Did Arnold suffer any in the estimation of his compatriots by reason of the grave accusations preferred against him? Rather the reverse. They gloried in what
they were pleased to call his "spunk.'' The old Morgan raiders and thousands of their way of thinking looked with pride, almost with reverence, on one of their kind with nerve and wit enough to make a foray into Yankeedom and bring away more than half a million in spoils. To tell the truth, Arnold was the very hero of the hour, for the old war feeling was still rampant.

I followed Lent to Kentucky, whither also went Captain I. W. Lees. Familiar with the field, after some investigation of the state of public opinion in Hardin county, I am satisfied that had Arnold stood his ground unflinchingly not a dollar could have been wrung from him by legal proceedings, no matter what the proof. And, moreover, at that time the matter of exact proof was not as easy as later on.

Negotiations leading to a compromise took place in which I played a part. These resulted in a compromise by which Arnold surrendered $150,000 on consideration of immunity from further litigation. The money was turned over to Mr. Lent personally. What disposition was made of it I am not informed, but understood that it was retained by the recipient to make good his personal loss.

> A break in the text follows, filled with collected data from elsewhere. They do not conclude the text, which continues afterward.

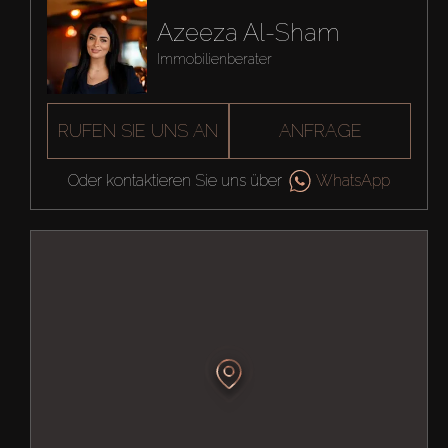
Azeeza Al-Sham
Immobilienberater
RUFEN SIE UNS AN
ANFRAGE
Oder kontaktieren Sie uns über
WhatsApp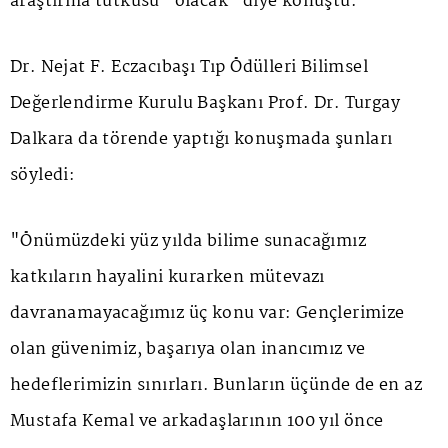
araştırma tutkusu" olacak" diye konuştu.
Dr. Nejat F. Eczacıbaşı Tıp Ödülleri Bilimsel
Değerlendirme Kurulu Başkanı Prof. Dr. Turgay
Dalkara da törende yaptığı konuşmada şunları
söyledi:
"Önümüzdeki yüz yılda bilime sunacağımız
katkıların hayalini kurarken mütevazı
davranamayacağımız üç konu var: Gençlerimize
olan güvenimiz, başarıya olan inancımız ve
hedeflerimizin sınırları. Bunların üçünde de en az
Mustafa Kemal ve arkadaşlarının 100 yıl önce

So Arnold, left, according to his own statements, with an uncontested fortune of nearly half a million dollars, everywhere enjoyed the esteem and high respect which broadcloth and a large cash balance invariably inspire. But he did not live long to enjoy prosperity. Arnold, among other ambitions, wanted to shine in finance, and for this purpose opened a bank in Elizabethtown, and for a time did a rushing trade, to the great irritation of his business rivals. The quarrel became very bitter, and as differences of opinion were only arbitrated in one way in Hardin county at the period mentioned, the first time Arnold met one of his competitors the two opened fire at each other on the street, after the manner of the best traditions. Arnold never lacked courage, and had all the best of the arbitration, having winged his man once, when his antagonist's partner appeared in a doorway and landed the greater portion of a charge of buckshot in the diamond discoverer's shoulder. His wounds were considered fatal, but his iron constitution carried him far toward recovery, and he was considering with pleasant anticipation a second meeting with the bankers, with six-shooters instead of a clearing-house to balance the account, when he was seized with pneumonia. Under this last affliction the tough old campaigner, after a hard struggle, weakened and died. This happened, I think, near the close of 1873, so that Arnold's prosperity was short-lived.

What became of Slack? That was a question often asked, but never answered in a satisfactory way. As I said, the last time I ever saw him was when I left the diamond fields with the Janin party. He and Rubery remained behind. When these two separated Rubery came to San Francisco, while Slack took an eastbound train. Many attempts were made to locate him at a later day. He was heard from at various points - St. Louis, New Orleans, Memphis and Mobile. Always it turned out to be another Slack. Finally the impression became general that he must have gone abroad and hid his identity in another land.

But the strange part of it was that Arnold had all the money, or nearly all of it, as appears by his signed statements and later by the inventory of his estate, which corresponded. Granting every possible contingency, the share of Slack was either practically nothing or very small, not to exceed $30,000 at the utmost. As they always figured as partners, and as Slack, though not the spokesman, appeared a man of force, I have always considered that a deep mystery hung over his fate. It seems not unlikely that he died somewhere in the Western country, probably among strangers, and never participated in the profits of the diamond fraud at all.